__EXPLORE THE MATERIAL__
- a) Answer these questions from the comment thread, one line each:
(i) What two things has Ex-Shammickite moved on to knitting?
(ii) What street name did Vienna for Beginners find on the official Vienna map?
(iii) How long was the power outage that OldOldLady Of The Hills mentions?
- b) Extract the part of the comment thread starting at "daffy said..." and ending at "local charity shop!", copied word for word.

__EXCERPTED PASSAGE__
*** Block opens ***
By the way, did you ever crochet all the knitted squares together?

Ex-Shammickite said...

Hi Annie:
I've moved onto knitting baby bootees and string shopping bags until I can figure out how to crochet the squares together. I always have more than one project on the go!

photowannabe said...

I love this kind of shop too. Its the best kind of recycling. Good bargins and helping those less fortunate also.

CanadianSwiss said...

It's a pity that you don't really see that many of these shops in Switzerland.

Hilary said...

That puts me in mind of community yard sales.. often run by churches or scout groups. I love my summer Saturday morning outings.. especially when my found treasures result in a charitable donation. Great post, ex-S.

Do you know if any of those other 16 shops are out my way? (Mississauga)

Libbys Blog said...

I think we call them charity shops over here! We have lots in that case. In our small town there are 3 but sadly not always any good bits!

mrsnesbitt said...

I too love this kind of shop! I often donate but bring home more! LOL!

OldOldLady Of The Hills said...

What a wonderful thing this Thrift Shop is...! And boy, it sure does well! I think that is fantastic!
We have some Thrift Shops here that are run by AIDS Health Care Foundation....And They do fabtastically well, too....! I think this is a wonderful way to raise funds and helps everyone involvded!

I cannot believe your dear Grandchild is already a month old!
Time is flying, isn't it?

Sorry it took me so long to get here---We had a 10 hour power outage yesterday....The WHOLER DAY, gone....!

Vienna for Beginners said...

I love the people who run these kind of thrift shops! It is a lot of hard work, but benefits many needy persons, and it is good for Mother Earth too, seeing how things get recycled and reused.

Regarding your Viennese pen pal,
I looked for the street you mentioned. The official Vienna map doesn't give me any Wasserburgerstrasse, but a Wasserburgergasse (click here). If you'd send a postcard, somebody at the old address may know of the whereabouts of your pen pal. Good luck!

Peter said...

Nice initiative! ... and I can see that Callum is now a big boy - you calculate in months instead of days!

KOSTAS said...

Very good post, with small beloved objects, useful in each household!

daffy said...

Aladdin’s cave!! Wow, I could spend hours rooting about in there.
Many a bargain to be had. My guilty secret is Mills & Boon love stories and the best place to find them is at a local charity shop!

rosemary said...

What a wonderful shop and great mission. I see about 10 things I would just have to buy. I'm going to check out the quilt link too.
*** Block closes ***
__DATA SUPPLIED__
*** Block opens ***
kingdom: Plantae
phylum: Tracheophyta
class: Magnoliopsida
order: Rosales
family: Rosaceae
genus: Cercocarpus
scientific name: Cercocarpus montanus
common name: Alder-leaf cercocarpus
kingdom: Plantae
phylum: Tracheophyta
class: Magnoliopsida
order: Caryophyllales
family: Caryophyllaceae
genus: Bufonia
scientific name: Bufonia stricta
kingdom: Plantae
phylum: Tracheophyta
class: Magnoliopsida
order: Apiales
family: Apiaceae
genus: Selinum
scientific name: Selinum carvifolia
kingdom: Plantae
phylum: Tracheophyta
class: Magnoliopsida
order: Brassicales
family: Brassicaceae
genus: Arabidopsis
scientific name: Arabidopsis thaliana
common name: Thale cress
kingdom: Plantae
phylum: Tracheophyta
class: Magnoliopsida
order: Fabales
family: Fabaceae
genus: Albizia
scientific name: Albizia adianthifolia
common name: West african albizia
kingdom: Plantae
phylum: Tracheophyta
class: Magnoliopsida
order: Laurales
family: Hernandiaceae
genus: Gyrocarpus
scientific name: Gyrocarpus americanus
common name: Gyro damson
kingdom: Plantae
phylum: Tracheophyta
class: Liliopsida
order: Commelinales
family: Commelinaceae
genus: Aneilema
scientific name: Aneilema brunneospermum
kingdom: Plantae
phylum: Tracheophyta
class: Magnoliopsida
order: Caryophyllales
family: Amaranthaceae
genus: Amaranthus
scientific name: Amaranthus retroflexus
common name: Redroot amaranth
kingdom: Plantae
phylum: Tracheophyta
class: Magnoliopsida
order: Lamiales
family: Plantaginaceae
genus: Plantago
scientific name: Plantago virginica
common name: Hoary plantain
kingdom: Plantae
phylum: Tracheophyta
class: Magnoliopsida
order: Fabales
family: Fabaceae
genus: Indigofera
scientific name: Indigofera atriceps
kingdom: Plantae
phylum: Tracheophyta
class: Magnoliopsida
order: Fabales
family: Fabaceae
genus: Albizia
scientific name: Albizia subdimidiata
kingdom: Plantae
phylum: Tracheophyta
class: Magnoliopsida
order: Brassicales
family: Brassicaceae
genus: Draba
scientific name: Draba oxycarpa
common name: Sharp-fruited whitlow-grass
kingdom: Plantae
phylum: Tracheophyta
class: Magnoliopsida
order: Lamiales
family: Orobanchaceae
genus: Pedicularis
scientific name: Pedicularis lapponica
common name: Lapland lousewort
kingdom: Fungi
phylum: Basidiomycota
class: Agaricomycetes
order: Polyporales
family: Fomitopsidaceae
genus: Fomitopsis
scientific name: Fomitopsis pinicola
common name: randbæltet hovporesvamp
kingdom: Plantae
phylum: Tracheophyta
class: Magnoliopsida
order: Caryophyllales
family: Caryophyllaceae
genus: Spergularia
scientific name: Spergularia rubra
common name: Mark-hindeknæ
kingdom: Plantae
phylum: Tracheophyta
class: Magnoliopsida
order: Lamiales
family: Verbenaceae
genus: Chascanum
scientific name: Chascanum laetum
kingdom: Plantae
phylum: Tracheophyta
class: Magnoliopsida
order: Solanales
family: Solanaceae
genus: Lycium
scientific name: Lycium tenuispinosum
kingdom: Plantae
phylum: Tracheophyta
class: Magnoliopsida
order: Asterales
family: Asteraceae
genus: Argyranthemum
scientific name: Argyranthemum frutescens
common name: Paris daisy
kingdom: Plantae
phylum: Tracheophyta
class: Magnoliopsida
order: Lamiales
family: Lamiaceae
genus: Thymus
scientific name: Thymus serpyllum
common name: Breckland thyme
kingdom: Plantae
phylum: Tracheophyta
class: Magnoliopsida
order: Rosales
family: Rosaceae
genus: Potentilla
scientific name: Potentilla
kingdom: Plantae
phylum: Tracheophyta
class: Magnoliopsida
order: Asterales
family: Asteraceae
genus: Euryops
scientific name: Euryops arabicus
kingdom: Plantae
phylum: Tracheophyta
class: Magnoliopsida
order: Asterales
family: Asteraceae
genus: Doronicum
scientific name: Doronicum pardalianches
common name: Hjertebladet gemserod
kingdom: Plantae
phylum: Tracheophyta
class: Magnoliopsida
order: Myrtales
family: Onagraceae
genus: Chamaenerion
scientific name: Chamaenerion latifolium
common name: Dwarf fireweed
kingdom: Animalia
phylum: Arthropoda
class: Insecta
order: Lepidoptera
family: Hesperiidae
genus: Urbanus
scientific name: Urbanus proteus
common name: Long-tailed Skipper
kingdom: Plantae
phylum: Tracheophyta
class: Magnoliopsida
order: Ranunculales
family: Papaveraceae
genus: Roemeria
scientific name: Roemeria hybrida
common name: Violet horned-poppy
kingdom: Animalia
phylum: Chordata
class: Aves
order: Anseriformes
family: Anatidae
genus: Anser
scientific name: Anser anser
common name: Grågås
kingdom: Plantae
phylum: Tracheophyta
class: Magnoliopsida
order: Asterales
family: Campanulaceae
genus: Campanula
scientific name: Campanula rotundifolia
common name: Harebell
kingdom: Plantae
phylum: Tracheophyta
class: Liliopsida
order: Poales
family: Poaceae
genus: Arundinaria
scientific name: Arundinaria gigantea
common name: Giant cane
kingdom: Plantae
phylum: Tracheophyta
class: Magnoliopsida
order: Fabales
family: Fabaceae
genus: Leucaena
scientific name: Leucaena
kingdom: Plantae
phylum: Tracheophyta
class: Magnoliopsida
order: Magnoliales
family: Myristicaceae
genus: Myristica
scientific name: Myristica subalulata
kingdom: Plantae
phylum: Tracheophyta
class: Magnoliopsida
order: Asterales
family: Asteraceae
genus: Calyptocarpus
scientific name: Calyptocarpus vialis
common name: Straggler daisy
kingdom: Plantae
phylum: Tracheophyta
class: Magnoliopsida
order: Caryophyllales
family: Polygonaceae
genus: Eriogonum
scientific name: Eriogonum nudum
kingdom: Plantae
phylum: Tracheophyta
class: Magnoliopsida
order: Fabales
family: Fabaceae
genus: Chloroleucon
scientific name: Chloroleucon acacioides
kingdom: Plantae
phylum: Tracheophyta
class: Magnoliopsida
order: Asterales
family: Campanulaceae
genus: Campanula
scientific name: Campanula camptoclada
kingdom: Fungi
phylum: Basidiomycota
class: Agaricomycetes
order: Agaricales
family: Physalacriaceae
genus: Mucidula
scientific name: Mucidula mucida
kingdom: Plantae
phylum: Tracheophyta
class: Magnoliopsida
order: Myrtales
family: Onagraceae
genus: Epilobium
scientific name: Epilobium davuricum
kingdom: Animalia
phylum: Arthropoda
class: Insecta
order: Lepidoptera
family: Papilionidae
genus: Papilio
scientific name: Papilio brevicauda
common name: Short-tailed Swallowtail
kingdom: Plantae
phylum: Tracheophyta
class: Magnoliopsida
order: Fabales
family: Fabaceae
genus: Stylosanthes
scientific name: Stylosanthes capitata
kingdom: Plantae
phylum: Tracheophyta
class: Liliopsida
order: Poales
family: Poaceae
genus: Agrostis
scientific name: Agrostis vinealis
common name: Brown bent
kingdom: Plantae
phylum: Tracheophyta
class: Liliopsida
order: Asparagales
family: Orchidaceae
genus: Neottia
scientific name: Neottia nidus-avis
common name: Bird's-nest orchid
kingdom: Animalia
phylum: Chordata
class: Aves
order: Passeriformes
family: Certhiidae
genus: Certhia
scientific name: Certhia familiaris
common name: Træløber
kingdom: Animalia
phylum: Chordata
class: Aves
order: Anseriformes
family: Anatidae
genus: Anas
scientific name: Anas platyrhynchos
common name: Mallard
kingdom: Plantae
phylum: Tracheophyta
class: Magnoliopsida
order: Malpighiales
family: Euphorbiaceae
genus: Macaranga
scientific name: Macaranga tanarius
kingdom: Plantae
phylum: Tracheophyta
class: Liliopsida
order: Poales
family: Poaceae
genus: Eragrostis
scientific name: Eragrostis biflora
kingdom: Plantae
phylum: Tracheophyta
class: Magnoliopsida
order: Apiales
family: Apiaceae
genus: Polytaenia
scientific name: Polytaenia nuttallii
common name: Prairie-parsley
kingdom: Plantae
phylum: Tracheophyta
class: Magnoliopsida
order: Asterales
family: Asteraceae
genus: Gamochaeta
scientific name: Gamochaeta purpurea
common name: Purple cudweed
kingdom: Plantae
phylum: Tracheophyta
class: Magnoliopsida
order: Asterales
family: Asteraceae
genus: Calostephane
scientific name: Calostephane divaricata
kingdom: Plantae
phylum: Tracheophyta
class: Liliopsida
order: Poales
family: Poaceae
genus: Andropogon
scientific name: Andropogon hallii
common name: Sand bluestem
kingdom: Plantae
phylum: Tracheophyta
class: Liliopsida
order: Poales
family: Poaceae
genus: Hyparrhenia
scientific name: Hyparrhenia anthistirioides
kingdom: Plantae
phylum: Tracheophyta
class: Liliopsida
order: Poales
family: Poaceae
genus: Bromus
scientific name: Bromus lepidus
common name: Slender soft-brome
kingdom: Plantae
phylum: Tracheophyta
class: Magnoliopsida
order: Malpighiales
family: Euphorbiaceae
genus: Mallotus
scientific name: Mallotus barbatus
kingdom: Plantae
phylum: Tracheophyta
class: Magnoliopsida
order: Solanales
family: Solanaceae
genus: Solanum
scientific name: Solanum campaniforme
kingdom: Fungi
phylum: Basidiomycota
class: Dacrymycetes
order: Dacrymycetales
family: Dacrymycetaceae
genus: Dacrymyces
*** Block closes ***
__ANSWER SET__
- a)
(i) Baby bootees and string shopping bags.
(ii) Wasserburgergasse.
(iii) 10 hours.

- b)
daffy said...

Aladdin’s cave!! Wow, I could spend hours rooting about in there.
Many a bargain to be had. My guilty secret is Mills & Boon love stories and the best place to find them is at a local charity shop!